* [TASK REQUIREMENTS]:
Edit the source text of every entry so that each "Sentry SDK" becomes "Sentry client library", and leave everything else unchanged. Give only the text, without the pictures.

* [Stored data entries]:

==*==

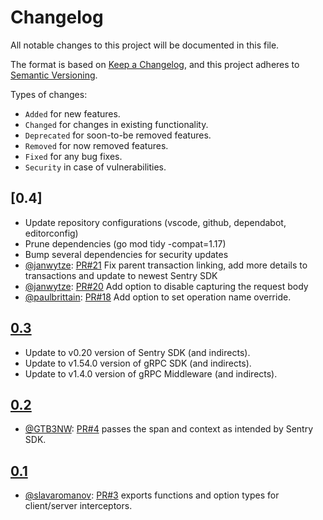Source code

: # Changelog

All notable changes to this project will be documented in this file.

The format is based on [Keep a Changelog](https://keepachangelog.com/en/1.0.0/),
and this project adheres to [Semantic Versioning](https://semver.org/spec/v2.0.0.html).

Types of changes:
- `Added` for new features.
- `Changed` for changes in existing functionality.
- `Deprecated` for soon-to-be removed features.
- `Removed` for now removed features.
- `Fixed` for any bug fixes.
- `Security` in case of vulnerabilities.

## [0.4]
- Update repository configurations (vscode, github, dependabot, editorconfig)
- Prune dependencies (go mod tidy -compat=1.17)
- Bump several dependencies for security updates
- [@janwytze]: [PR#21] Fix parent transaction linking, add more details to transactions and update to newest Sentry SDK
- [@janwytze]: [PR#20] Add option to disable capturing the request body
- [@paulbrittain]: [PR#18] Add option to set operation name override.

## [0.3]
- Update to v0.20 version of Sentry SDK (and indirects).
- Update to v1.54.0 version of gRPC SDK (and indirects).
- Update to v1.4.0 version of gRPC Middleware (and indirects).

## [0.2]
- [@GTB3NW]: [PR#4] passes the span and context as intended by Sentry SDK.

## [0.1]
- [@slavaromanov]: [PR#3] exports functions and option types for client/server interceptors.

[Unreleased]: https://github.com/johnbellone/grpc-middleware-sentry/compare/v0.4.0...HEAD
[0.3]: https://github.com/johnbellone/grpc-middleware-sentry/tree/v0.3.0
[0.2]: https://github.com/johnbellone/grpc-middleware-sentry/tree/v0.2.0
[0.1]: https://github.com/johnbellone/grpc-middleware-sentry/tree/v0.1.0
[@slavaromanov]: https://github.com/slavaromanov
[@GTB3NW]: https://github.com/GTB3NW
[@paulbrittain]: https://github.com/paulbrittain
[@janwytze]: https://github.com/janwytze
[PR#21]: https://github.com/johnbellone/grpc-middleware-sentry/pull/21
[PR#20]: https://github.com/johnbellone/grpc-middleware-sentry/pull/20
[PR#18]: https://github.com/johnbellone/grpc-middleware-sentry/pull/18
[PR#4]: https://github.com/johnbellone/grpc-middleware-sentry/pull/4
[PR#3]: https://github.com/johnbellone/grpc-middleware-sentry/pull/3
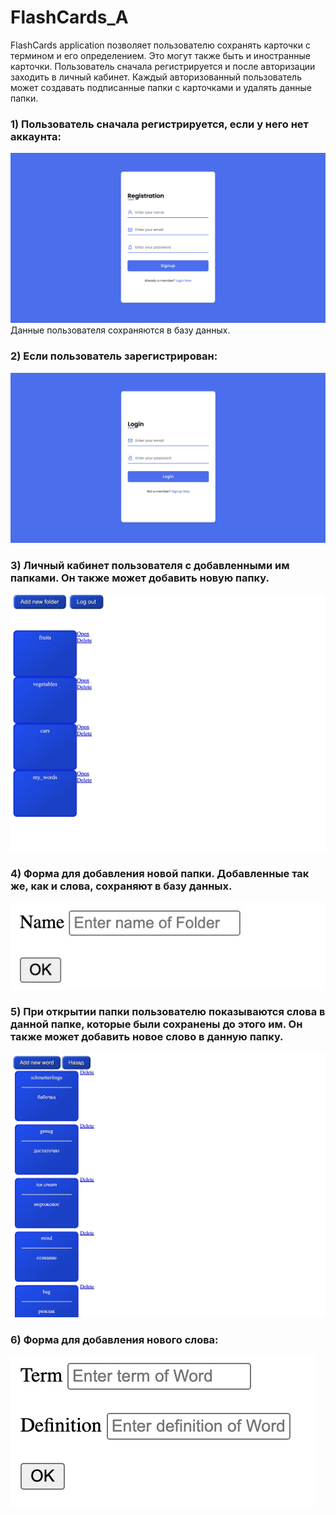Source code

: # FlashCards_A
FlashCards application позволяет пользователю сохранять карточки с термином и его определением. Это могут также быть и иностранные карточки. Пользователь
сначала регистрируется и после авторизации заходить в личный кабинет. Каждый авторизованный пользователь может
создавать подписанные папки с карточками и удалять данные папки. 

### 1) Пользователь сначала регистрируется, если у него нет аккаунта:
![registr](flashcards2/page/registr.jpeg)
Данные пользователя сохраняются в базу данных.
 
### 2) Если пользователь зарегистрирован:
![login](flashcards2/page/login.jpeg)

### 3) Личный кабинет пользователя с добавленными им папками. Он также может добавить новую папку.
![account](flashcards2/page/account.jpeg)

### 4) Форма для добавления новой папки. Добавленные так же, как и слова, сохраняют в базу данных.
![AddFolder](flashcards2/page/AddFolder.jpeg)

### 5) При открытии папки пользователю показываются слова в данной папке, которые были сохранены до этого им. Он также может добавить новое слово в данную папку.
![words](flashcards2/page/words.jpeg)

### 6) Форма для добавления нового слова:
![AddNewWord](flashcards2/page/AddNewWord.jpeg)
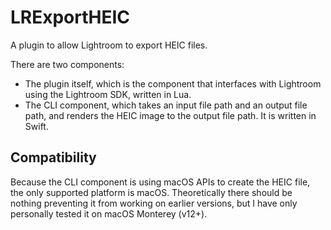 # LRExportHEIC

A plugin to allow Lightroom to export HEIC files.

There are two components:

- The plugin itself, which is the component that interfaces with Lightroom using the Lightroom SDK, written in Lua.
- The CLI component, which takes an input file path and an output file path, and renders the HEIC image to the output file path. It is written in Swift.

## Compatibility

Because the CLI component is using macOS APIs to create the HEIC file, the only supported platform is macOS. Theoretically there should be nothing preventing it from working on earlier versions, but I have only personally tested it on macOS Monterey (v12+).

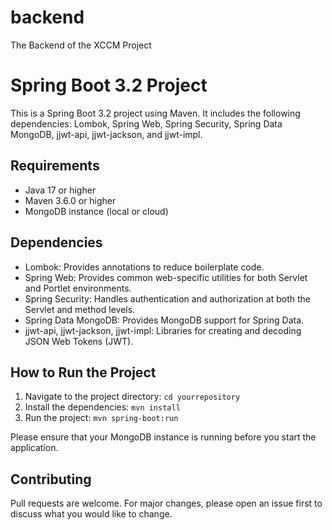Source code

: # backend
The Backend of the XCCM Project

# Spring Boot 3.2 Project

This is a Spring Boot 3.2 project using Maven. It includes the following dependencies: Lombok, Spring Web, Spring Security, Spring Data MongoDB, jjwt-api, jjwt-jackson, and jjwt-impl.

## Requirements

- Java 17 or higher
- Maven 3.6.0 or higher
- MongoDB instance (local or cloud)

## Dependencies

- Lombok: Provides annotations to reduce boilerplate code.
- Spring Web: Provides common web-specific utilities for both Servlet and Portlet environments.
- Spring Security: Handles authentication and authorization at both the Servlet and method levels.
- Spring Data MongoDB: Provides MongoDB support for Spring Data.
- jjwt-api, jjwt-jackson, jjwt-impl: Libraries for creating and decoding JSON Web Tokens (JWT).

## How to Run the Project

1. Navigate to the project directory: `cd yourrepository`
2. Install the dependencies: `mvn install`
3. Run the project: `mvn spring-boot:run`

Please ensure that your MongoDB instance is running before you start the application.

## Contributing

Pull requests are welcome. For major changes, please open an issue first to discuss what you would like to change.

==*==

* [SOLUTION FOR THIS EXERCISE]:
Source code

: # Changelog

All notable changes to this project will be documented in this file.

The format is based on [Keep a Changelog](https://keepachangelog.com/en/1.0.0/),
and this project adheres to [Semantic Versioning](https://semver.org/spec/v2.0.0.html).

Types of changes:
- `Added` for new features.
- `Changed` for changes in existing functionality.
- `Deprecated` for soon-to-be removed features.
- `Removed` for now removed features.
- `Fixed` for any bug fixes.
- `Security` in case of vulnerabilities.

## [0.4]
- Update repository configurations (vscode, github, dependabot, editorconfig)
- Prune dependencies (go mod tidy -compat=1.17)
- Bump several dependencies for security updates
- [@janwytze]: [PR#21] Fix parent transaction linking, add more details to transactions and update to newest Sentry client library
- [@janwytze]: [PR#20] Add option to disable capturing the request body
- [@paulbrittain]: [PR#18] Add option to set operation name override.

## [0.3]
- Update to v0.20 version of Sentry client library (and indirects).
- Update to v1.54.0 version of gRPC SDK (and indirects).
- Update to v1.4.0 version of gRPC Middleware (and indirects).

## [0.2]
- [@GTB3NW]: [PR#4] passes the span and context as intended by Sentry client library.

## [0.1]
- [@slavaromanov]: [PR#3] exports functions and option types for client/server interceptors.

[Unreleased]: https://github.com/johnbellone/grpc-middleware-sentry/compare/v0.4.0...HEAD
[0.3]: https://github.com/johnbellone/grpc-middleware-sentry/tree/v0.3.0
[0.2]: https://github.com/johnbellone/grpc-middleware-sentry/tree/v0.2.0
[0.1]: https://github.com/johnbellone/grpc-middleware-sentry/tree/v0.1.0
[@slavaromanov]: https://github.com/slavaromanov
[@GTB3NW]: https://github.com/GTB3NW
[@paulbrittain]: https://github.com/paulbrittain
[@janwytze]: https://github.com/janwytze
[PR#21]: https://github.com/johnbellone/grpc-middleware-sentry/pull/21
[PR#20]: https://github.com/johnbellone/grpc-middleware-sentry/pull/20
[PR#18]: https://github.com/johnbellone/grpc-middleware-sentry/pull/18
[PR#4]: https://github.com/johnbellone/grpc-middleware-sentry/pull/4
[PR#3]: https://github.com/johnbellone/grpc-middleware-sentry/pull/3
Source code

: # FlashCards_A
FlashCards application позволяет пользователю сохранять карточки с термином и его определением. Это могут также быть и иностранные карточки. Пользователь
сначала регистрируется и после авторизации заходить в личный кабинет. Каждый авторизованный пользователь может
создавать подписанные папки с карточками и удалять данные папки. 

### 1) Пользователь сначала регистрируется, если у него нет аккаунта:
![registr](flashcards2/page/registr.jpeg)
Данные пользователя сохраняются в базу данных.
 
### 2) Если пользователь зарегистрирован:
![login](flashcards2/page/login.jpeg)

### 3) Личный кабинет пользователя с добавленными им папками. Он также может добавить новую папку.
![account](flashcards2/page/account.jpeg)

### 4) Форма для добавления новой папки. Добавленные так же, как и слова, сохраняют в базу данных.
![AddFolder](flashcards2/page/AddFolder.jpeg)

### 5) При открытии папки пользователю показываются слова в данной папке, которые были сохранены до этого им. Он также может добавить новое слово в данную папку.
![words](flashcards2/page/words.jpeg)

### 6) Форма для добавления нового слова:
![AddNewWord](flashcards2/page/AddNewWord.jpeg)
 # LRExportHEIC

A plugin to allow Lightroom to export HEIC files.

There are two components:

- The plugin itself, which is the component that interfaces with Lightroom using the Lightroom SDK, written in Lua.
- The CLI component, which takes an input file path and an output file path, and renders the HEIC image to the output file path. It is written in Swift.

## Compatibility

Because the CLI component is using macOS APIs to create the HEIC file, the only supported platform is macOS. Theoretically there should be nothing preventing it from working on earlier versions, but I have only personally tested it on macOS Monterey (v12+).

Source code

: # backend
The Backend of the XCCM Project

# Spring Boot 3.2 Project

This is a Spring Boot 3.2 project using Maven. It includes the following dependencies: Lombok, Spring Web, Spring Security, Spring Data MongoDB, jjwt-api, jjwt-jackson, and jjwt-impl.

## Requirements

- Java 17 or higher
- Maven 3.6.0 or higher
- MongoDB instance (local or cloud)

## Dependencies

- Lombok: Provides annotations to reduce boilerplate code.
- Spring Web: Provides common web-specific utilities for both Servlet and Portlet environments.
- Spring Security: Handles authentication and authorization at both the Servlet and method levels.
- Spring Data MongoDB: Provides MongoDB support for Spring Data.
- jjwt-api, jjwt-jackson, jjwt-impl: Libraries for creating and decoding JSON Web Tokens (JWT).

## How to Run the Project

1. Navigate to the project directory: `cd yourrepository`
2. Install the dependencies: `mvn install`
3. Run the project: `mvn spring-boot:run`

Please ensure that your MongoDB instance is running before you start the application.

## Contributing

Pull requests are welcome. For major changes, please open an issue first to discuss what you would like to change.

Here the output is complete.